***** EXCERPT

Sawan, who became CEO in January, pledged to restart Shell’s strategy to focus on higher-margin projects, steady oil output, and grow natural gas production, leading to staff cuts and organizational changes.
Reuters reported that as part of the company’s efforts to reduce the unit’s headcount totaling some 1,300 employees, Shell will cut 200 jobs and place another 130 positions under review in 2024.
Shell added that some of these roles will be integrated into other parts of the company, which employs more than 90,000 people.
“We are transforming our Low Carbon Solutions (LCS) business to strengthen its delivery on our core low-carbon business areas such as transport and industry,” Shell said.
The company’s LCS operations include its hydrogen and other businesses aimed at decarbonizing the transport and industry sectors but do not include its renewable power business.
The main focus of the changes has been the hydrogen business.

**********
***** DATA RECORDS

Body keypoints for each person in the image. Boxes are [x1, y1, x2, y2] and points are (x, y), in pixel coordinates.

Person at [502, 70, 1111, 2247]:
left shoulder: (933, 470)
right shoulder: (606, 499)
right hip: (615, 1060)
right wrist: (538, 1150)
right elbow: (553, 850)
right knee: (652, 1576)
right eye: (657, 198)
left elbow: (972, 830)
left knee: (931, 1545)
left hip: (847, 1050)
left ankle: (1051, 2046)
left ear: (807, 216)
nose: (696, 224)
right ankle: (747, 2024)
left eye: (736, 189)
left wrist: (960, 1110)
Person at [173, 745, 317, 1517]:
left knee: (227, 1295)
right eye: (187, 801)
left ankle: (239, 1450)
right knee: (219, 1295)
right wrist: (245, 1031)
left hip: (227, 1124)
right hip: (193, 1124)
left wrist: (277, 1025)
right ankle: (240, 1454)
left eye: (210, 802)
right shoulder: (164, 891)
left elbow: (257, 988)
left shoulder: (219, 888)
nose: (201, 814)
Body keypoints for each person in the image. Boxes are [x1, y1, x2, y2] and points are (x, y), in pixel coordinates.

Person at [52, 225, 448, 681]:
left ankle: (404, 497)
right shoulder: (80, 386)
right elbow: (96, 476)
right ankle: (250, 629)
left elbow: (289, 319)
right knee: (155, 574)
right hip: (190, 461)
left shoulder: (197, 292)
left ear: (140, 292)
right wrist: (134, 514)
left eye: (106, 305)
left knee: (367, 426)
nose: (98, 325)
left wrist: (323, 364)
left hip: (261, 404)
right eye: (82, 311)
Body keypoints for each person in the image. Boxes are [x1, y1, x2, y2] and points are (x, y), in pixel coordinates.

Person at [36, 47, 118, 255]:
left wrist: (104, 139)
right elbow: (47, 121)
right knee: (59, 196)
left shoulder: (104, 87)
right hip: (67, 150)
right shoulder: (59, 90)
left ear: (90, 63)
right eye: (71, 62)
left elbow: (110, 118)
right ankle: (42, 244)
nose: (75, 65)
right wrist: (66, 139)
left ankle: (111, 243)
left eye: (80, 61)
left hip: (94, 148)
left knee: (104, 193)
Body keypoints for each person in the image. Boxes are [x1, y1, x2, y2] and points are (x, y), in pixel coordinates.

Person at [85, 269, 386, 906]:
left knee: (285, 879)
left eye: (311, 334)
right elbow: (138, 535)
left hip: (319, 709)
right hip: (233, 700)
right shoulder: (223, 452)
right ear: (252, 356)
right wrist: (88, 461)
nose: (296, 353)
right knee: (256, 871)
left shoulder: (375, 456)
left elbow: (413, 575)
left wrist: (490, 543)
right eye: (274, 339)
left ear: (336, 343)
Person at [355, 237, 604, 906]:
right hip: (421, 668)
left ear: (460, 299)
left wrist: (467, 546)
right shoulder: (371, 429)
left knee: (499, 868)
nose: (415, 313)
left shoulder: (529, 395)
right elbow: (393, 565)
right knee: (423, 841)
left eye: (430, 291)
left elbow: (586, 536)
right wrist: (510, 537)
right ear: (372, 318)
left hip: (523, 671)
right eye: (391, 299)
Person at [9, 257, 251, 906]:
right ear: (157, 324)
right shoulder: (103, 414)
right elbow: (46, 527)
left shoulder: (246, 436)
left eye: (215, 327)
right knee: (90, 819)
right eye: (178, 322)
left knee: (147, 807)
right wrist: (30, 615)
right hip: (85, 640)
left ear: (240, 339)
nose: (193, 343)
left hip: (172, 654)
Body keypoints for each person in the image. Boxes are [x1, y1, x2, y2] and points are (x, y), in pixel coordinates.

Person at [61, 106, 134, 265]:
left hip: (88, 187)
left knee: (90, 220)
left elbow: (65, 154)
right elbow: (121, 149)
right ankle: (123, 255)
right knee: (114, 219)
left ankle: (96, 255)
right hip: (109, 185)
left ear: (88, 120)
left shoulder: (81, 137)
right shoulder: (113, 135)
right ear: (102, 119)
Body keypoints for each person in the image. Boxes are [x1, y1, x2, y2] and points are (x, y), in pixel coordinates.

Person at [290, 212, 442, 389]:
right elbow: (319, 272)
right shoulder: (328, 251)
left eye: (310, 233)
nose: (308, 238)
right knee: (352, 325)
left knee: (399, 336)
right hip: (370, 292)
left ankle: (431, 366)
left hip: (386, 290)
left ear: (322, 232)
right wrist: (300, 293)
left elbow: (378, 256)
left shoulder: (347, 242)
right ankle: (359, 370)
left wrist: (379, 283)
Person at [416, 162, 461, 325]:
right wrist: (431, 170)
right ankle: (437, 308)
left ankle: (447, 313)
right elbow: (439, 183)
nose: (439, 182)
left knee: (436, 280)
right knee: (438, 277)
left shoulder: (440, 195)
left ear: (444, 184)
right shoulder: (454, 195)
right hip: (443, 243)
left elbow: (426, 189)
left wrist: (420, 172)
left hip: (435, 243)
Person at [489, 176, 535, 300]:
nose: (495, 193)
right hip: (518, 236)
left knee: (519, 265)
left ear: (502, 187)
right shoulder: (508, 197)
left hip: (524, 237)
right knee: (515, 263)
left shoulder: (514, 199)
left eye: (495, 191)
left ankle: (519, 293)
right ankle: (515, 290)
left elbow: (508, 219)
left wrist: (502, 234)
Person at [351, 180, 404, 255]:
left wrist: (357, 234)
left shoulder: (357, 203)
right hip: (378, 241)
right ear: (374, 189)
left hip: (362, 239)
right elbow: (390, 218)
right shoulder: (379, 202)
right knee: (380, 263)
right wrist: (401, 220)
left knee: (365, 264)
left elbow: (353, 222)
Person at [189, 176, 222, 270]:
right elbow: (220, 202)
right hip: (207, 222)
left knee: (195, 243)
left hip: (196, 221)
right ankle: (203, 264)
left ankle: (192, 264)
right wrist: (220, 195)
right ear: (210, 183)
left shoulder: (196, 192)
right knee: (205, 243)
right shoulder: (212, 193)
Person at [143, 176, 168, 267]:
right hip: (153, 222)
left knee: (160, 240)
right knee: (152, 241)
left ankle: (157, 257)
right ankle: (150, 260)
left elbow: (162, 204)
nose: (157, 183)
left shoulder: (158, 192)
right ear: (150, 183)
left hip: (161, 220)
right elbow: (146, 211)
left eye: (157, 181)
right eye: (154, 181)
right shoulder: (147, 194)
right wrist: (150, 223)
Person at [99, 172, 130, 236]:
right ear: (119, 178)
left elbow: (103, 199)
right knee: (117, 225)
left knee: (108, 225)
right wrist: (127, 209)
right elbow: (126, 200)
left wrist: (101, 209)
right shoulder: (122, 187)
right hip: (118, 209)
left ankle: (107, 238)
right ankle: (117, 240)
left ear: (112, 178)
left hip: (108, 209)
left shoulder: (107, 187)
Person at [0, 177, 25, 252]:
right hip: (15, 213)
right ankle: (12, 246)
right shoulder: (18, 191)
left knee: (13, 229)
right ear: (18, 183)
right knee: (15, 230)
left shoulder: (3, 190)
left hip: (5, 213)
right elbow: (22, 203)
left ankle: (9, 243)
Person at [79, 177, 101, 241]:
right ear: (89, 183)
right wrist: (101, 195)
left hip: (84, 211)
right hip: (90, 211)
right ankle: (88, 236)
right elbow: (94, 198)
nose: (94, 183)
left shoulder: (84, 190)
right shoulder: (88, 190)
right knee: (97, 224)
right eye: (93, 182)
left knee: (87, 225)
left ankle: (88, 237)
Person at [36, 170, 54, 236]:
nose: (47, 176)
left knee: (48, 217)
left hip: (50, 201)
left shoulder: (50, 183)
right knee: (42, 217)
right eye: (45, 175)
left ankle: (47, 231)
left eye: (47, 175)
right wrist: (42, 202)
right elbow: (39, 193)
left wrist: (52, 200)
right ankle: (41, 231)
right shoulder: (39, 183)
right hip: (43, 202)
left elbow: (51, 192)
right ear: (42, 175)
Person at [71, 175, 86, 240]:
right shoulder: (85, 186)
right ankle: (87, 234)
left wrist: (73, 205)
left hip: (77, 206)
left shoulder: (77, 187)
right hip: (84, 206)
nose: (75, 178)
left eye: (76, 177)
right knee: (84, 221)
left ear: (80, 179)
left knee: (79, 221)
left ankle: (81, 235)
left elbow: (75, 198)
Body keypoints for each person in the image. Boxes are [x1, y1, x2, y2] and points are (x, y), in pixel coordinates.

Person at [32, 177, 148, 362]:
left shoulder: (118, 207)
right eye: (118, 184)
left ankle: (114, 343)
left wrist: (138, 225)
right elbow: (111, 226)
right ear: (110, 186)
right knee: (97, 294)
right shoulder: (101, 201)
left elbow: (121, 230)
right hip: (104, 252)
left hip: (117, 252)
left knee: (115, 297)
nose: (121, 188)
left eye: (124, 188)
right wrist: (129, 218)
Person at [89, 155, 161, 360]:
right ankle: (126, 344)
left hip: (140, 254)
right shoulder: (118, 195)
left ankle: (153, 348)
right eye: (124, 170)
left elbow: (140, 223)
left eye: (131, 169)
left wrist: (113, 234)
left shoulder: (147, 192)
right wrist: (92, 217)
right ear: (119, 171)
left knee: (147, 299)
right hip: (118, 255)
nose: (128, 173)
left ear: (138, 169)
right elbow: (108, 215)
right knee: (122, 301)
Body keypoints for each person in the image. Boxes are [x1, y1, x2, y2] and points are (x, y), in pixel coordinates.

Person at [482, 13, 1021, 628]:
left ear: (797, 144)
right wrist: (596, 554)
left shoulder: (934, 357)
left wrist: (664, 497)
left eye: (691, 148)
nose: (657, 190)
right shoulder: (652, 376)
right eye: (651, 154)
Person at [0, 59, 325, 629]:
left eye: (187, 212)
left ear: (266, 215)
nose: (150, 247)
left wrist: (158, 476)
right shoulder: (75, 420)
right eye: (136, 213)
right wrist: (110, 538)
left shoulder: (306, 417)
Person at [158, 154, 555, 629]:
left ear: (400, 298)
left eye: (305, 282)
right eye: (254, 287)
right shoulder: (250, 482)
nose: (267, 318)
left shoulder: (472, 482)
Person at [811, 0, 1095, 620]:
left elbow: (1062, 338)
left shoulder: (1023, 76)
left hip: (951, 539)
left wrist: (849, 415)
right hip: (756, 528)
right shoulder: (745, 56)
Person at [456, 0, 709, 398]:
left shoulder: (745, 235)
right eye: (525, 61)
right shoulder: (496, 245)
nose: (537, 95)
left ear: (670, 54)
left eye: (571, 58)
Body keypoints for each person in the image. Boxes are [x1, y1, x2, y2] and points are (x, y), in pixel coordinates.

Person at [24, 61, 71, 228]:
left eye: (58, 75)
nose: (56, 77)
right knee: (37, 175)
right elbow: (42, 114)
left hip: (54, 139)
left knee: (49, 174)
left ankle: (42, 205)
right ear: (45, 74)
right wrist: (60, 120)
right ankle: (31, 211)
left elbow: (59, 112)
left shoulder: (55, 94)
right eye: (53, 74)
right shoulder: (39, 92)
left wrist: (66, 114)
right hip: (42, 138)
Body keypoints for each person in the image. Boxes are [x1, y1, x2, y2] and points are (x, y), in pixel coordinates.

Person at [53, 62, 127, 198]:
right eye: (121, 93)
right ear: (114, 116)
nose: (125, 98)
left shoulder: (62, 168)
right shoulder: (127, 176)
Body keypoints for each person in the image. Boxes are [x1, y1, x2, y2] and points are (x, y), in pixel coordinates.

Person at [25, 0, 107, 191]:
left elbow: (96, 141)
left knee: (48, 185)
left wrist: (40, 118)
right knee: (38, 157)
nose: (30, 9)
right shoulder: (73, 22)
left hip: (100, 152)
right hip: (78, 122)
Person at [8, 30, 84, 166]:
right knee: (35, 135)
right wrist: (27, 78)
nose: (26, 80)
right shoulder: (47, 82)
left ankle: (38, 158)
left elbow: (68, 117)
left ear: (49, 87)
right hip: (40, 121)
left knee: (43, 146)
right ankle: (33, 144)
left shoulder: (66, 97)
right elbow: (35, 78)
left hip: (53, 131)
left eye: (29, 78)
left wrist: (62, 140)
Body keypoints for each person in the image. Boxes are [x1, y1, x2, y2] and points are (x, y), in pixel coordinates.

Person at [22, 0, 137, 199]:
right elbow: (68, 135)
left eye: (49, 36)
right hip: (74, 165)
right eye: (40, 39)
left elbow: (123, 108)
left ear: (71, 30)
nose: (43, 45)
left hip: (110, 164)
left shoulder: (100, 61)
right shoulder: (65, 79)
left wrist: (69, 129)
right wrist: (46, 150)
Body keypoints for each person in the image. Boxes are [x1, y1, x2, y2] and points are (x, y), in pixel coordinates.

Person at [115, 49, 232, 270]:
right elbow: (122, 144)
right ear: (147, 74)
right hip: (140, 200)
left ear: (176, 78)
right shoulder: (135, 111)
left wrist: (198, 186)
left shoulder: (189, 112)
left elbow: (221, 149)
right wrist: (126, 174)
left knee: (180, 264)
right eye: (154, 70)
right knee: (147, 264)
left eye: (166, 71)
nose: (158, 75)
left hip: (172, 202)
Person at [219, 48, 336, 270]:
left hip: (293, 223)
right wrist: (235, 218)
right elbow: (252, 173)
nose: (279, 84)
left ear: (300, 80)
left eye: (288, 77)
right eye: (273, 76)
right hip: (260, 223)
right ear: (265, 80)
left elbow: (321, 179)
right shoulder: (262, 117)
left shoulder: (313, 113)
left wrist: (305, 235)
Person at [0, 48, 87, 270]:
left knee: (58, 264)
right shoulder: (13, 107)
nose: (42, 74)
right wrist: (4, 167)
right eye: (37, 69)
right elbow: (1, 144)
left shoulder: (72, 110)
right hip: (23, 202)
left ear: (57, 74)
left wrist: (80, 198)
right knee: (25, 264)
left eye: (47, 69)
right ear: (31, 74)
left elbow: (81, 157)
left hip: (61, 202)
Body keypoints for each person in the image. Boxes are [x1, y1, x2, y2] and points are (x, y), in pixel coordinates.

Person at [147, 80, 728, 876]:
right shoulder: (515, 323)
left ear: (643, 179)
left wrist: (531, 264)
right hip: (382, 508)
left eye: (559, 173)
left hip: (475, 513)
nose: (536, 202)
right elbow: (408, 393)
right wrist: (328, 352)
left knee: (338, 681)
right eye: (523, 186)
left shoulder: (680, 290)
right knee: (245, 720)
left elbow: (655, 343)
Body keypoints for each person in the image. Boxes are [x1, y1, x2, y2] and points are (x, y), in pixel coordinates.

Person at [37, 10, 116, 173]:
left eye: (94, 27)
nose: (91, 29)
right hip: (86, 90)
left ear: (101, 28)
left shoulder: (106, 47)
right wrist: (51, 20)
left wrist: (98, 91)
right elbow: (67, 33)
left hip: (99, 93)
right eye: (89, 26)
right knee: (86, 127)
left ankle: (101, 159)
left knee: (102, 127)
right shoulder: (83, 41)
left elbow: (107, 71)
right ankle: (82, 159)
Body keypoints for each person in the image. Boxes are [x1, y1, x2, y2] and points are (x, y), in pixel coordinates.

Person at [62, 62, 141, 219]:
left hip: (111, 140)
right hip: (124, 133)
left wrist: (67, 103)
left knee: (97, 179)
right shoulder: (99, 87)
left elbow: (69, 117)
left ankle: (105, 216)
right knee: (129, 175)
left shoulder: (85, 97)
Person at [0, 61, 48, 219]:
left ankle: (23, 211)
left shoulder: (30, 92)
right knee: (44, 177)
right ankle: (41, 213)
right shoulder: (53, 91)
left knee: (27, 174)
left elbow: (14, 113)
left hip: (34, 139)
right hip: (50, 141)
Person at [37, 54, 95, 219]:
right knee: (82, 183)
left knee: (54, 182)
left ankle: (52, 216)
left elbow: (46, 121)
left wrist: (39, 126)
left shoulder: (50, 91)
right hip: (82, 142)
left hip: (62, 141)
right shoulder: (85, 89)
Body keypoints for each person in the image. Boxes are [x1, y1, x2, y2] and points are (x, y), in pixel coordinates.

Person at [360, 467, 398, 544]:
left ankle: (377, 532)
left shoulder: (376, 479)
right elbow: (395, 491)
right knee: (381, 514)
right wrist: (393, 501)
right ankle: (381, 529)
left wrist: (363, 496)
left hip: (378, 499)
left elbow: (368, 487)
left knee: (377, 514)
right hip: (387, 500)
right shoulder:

**********

__REQUIRED ACTIONS__:
a) Repeat the passage on Shell's job cuts word for word, starting with "Shell added that" and going on through "renewable power business.".
b) Carry on the passage on Shell's job cuts from the point where it stops.
These items are separate material, apart from the passage on Shell's job cuts.

__WRITTEN RESPONSES__:
a)
Shell added that some of these roles will be integrated into other parts of the company, which employs more than 90,000 people.
“We are transforming our Low Carbon Solutions (LCS) business to strengthen its delivery on our core low-carbon business areas such as transport and industry,” Shell said.
The company’s LCS operations include its hydrogen and other businesses aimed at decarbonizing the transport and industry sectors but do not include its renewable power business.

b)
Shell said it plans to sharply scale back its hydrogen light mobility operations, which develop technologies for light passenger vehicles and will focus on heavy mobility and industry.
It will also merge two of four general manager roles in the hydrogen business, it added.
The reversal of the strategy to focus on the light mobility sector follows the departure of the business manager, Oliver Bishop several months ago. Bishop now leads rival BP’s global hydrogen mobility business.
U.S. rivals Exxon Mobil and Chevron have doubled down on fossil fuel production and recently announced major acquisitions of oil companies.